> Passage to read
[Start of section]

I wrote about something a bit like your "ghost civilization" here (under "Finding Earth" and then "Extrapolation").

Replies from: joekc

↑ comment by Joe Carlsmith (joekc) · 2021-06-24T06:49:24.850Z · LW(p) · GW(p)

I agree that it's a useful heuristic, and the "baby steps" idealization you describe seems to me like a reasonable version to have in mind and to defer to over ourselves (including re: how to continue idealizing). I also appreciate that your 2012 post actually went through sketched a process in that amount of depth/specificity.

comment by habryka (habryka4) · 2021-06-24T20:22:10.214Z · LW(p) · GW(p)

Promoted to curated: I really liked this post. I've had some thoughts along similar lines for a while, and this post clarified a bunch of them in much better ways than I have succeeded at so far. It also seems like a pretty important topic. Thank you for writing this!

comment by Wei Dai (Wei_Dai) · 2021-12-01T00:40:20.078Z · LW(p) · GW(p)

On a popular view about meta-ethics, what you should value is determined by what an idealized version of you would value. Call this view “idealizing subjectivism.”

What do you think of the view that “idealizing subjectivism” is just a "interim meta-ethics", a kind of temporary placeholder until we figure out the real nature of morality? As an analogy, consider "what you should believe (about math and science) is determined by what an idealized version of you would believe (about math and science)." This doesn't seem very attractive to us, given available alternative philosophies of math and science that are more direct and less circular, but might have made a good interim philosophy of math and science in the past, when we were much more confused about these topics.

Another comment is that I wish all meta-ethics, including this one, would engage more with the idea that the functional role of morality in humans is apparently some combination of:

a tool - for cooperation and increasing group fitness
a weapon - to coordinate and attack enemies/rivals with (e.g., bringing someone down by creating a mob to accuse them of some moral violation that you may have just recently invented)
a game - to gain status by displaying virtue/morality (by ordinary people) or intelligence/wisdom/sophistication (by philosophers)

This seems like it ought to have some implications for meta-ethics, but I'm not sure what exactly, and again wish there was more engagement with it. (See also related comment here [LW(p) · GW(p)].) Perhaps one relevant question is, should you think of your idealized self as existing in an environment where morality still plays these roles? Why or why not?

Replies from: joekc

↑ comment by Joe Carlsmith (joekc) · 2021-12-02T07:20:51.032Z · LW(p) · GW(p)

In the past, I've thought of idealizing subjectivism as something like an "interim meta-ethics," in the sense that it was a meta-ethic I expected to do OK conditional on each of the three meta-ethical views discussed here [LW · GW], e.g.:

Internalist realism (value is independent of your attitudes, but your idealized attitudes always converge on it)
Externalist realism (value is independent of your attitudes, but your idealized attitudes don't always converge on it)
Idealizing subjectivism (value is determined by your idealized attitudes)

The thought was that on (1), idealizing subjectivism tracks the truth. On (2), maybe you're screwed even post-idealization, but whatever idealization process you were going to do was your best shot at the truth anyway. And on (3), idealizing subjectivism is just true. So, you don't go too far wrong as an idealizing subjectivist. (Though note that we can run similar lines or argument for using internalist or externalist forms of realism as the "interim meta-ethics." The basic dynamic here is just that, regardless of what you think about (1)-(3), doing your idealization procedures is the only thing you know how to do, so you should just do it.)

[End of section]

> Dataset records

[Start of section]

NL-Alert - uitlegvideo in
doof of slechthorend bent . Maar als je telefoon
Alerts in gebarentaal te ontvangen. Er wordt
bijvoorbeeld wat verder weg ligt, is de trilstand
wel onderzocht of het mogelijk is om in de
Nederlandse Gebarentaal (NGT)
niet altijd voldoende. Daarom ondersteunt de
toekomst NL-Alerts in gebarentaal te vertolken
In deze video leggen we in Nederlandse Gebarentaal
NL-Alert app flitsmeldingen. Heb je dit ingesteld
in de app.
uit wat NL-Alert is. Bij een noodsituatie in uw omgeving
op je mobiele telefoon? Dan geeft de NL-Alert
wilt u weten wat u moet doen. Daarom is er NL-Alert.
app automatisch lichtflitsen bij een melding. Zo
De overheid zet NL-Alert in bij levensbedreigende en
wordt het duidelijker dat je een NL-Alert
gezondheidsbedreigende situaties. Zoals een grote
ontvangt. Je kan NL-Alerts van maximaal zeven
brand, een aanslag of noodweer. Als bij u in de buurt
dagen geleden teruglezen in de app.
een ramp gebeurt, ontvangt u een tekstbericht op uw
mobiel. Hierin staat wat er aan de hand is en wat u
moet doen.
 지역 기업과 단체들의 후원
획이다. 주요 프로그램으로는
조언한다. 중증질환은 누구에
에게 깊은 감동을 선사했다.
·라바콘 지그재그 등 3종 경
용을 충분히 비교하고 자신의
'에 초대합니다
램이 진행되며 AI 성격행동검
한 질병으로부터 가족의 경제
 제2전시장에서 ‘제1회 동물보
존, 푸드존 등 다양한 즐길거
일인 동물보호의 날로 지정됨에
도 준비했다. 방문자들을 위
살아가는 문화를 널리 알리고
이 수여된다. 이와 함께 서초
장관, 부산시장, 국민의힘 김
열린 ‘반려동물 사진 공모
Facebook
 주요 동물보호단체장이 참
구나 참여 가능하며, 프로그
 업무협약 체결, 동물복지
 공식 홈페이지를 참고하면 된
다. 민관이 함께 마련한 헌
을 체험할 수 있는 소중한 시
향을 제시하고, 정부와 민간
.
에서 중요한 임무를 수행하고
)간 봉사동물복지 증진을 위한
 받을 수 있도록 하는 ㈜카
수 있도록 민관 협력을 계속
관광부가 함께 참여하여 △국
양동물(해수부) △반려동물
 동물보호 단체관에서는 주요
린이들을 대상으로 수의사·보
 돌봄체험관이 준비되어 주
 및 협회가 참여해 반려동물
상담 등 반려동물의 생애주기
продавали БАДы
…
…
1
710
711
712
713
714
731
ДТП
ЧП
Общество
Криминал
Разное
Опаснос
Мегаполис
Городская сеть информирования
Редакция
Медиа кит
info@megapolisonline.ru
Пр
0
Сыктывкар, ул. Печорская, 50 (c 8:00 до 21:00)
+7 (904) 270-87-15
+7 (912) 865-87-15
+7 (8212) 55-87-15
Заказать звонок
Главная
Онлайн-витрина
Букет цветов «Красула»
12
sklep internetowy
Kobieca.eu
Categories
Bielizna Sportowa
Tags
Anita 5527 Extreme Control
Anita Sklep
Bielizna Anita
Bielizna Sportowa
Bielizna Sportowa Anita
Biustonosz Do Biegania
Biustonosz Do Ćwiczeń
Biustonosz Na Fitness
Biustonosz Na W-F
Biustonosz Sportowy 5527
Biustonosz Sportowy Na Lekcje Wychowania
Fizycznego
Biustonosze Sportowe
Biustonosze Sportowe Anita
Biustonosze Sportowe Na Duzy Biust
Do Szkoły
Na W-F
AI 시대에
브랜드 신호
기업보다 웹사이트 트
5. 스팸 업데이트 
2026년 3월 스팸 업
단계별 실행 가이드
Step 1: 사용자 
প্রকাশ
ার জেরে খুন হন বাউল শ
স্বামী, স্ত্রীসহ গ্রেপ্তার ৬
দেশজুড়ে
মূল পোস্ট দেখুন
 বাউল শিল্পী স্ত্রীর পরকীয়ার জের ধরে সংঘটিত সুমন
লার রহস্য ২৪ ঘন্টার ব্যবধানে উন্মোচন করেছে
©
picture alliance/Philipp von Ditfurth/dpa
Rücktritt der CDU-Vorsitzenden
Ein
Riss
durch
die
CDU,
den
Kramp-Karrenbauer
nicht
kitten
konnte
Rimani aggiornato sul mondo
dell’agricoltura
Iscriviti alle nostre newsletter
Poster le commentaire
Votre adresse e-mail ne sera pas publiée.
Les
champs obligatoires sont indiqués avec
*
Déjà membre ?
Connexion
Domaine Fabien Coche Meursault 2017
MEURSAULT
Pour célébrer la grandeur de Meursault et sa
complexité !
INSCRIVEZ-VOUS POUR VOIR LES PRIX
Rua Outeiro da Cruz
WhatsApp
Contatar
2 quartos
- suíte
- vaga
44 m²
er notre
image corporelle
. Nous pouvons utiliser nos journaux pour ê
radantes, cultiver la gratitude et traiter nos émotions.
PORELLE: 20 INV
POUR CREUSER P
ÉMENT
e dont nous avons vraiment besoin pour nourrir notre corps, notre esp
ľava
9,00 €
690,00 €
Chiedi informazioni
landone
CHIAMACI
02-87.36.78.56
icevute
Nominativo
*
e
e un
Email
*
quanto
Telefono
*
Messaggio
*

[End of section]

> Exercise instructions
Write the next part of the forum thread on idealizing subjectivism, picking up after its final sentence. None of this work draws on the records.

> Final answer
I still feel some sympathy towards this, but I've also since come to view attempts at meta-ethical agnosticism of this kind as much less innocent and straightforward than this picture hopes. In particular, I feel like I see meta-ethical questions interacting with object-level moral questions, together with other aspects of philosophy, at tons of different levels (see e.g. here [LW · GW], here [LW · GW], and here [LW · GW] for a few discussions), so it has felt corresponding important to just be clear about which view is most likely to be true.

Beyond this, though, for the reasons discussed in this post, I've also become clearer in my skepticism that "just do your idealization procedure" is some well-defined thing that we can just take for granted. And I think that once we double click on it, we actually get something that looks less like any of 1-3, and more like the type of active, existentialist-flavored thing I tried to point at in Sections X and XI [LW · GW].

Re: functional roles of morality, one thing I'll flag here is that in my view, the most fundamental meta-ethical questions aren't about morality per se, but rather are about practical normativity more generally (though in practice, many people seem most pushed towards realism by moral questions in particular, perhaps due to the types of "bindingness" intuitions I try to point at here [LW · GW] -- intuitions that I don't actually think realism on its own helps with).

Should you think of your idealized self as existing in a context where morality still plays these (and other) functional roles? As with everything about your idealization procedure, on my picture it's ultimately up to you. Personally, I tend to start by thinking about individual ghost versions of myself [LW · GW] who can see what things are like in lots of different counterfactual situations (including, e.g., situations where morality plays different functional roles, or in which I am raised differently), but who are in some sense "outside of society," and who therefore aren't doing much in the way of direct signaling, group coordination, etc. That said, these ghost version selves start with my current values, which have indeed resulted from my being raised in environments where morality is playing roles of the kind you mentioned.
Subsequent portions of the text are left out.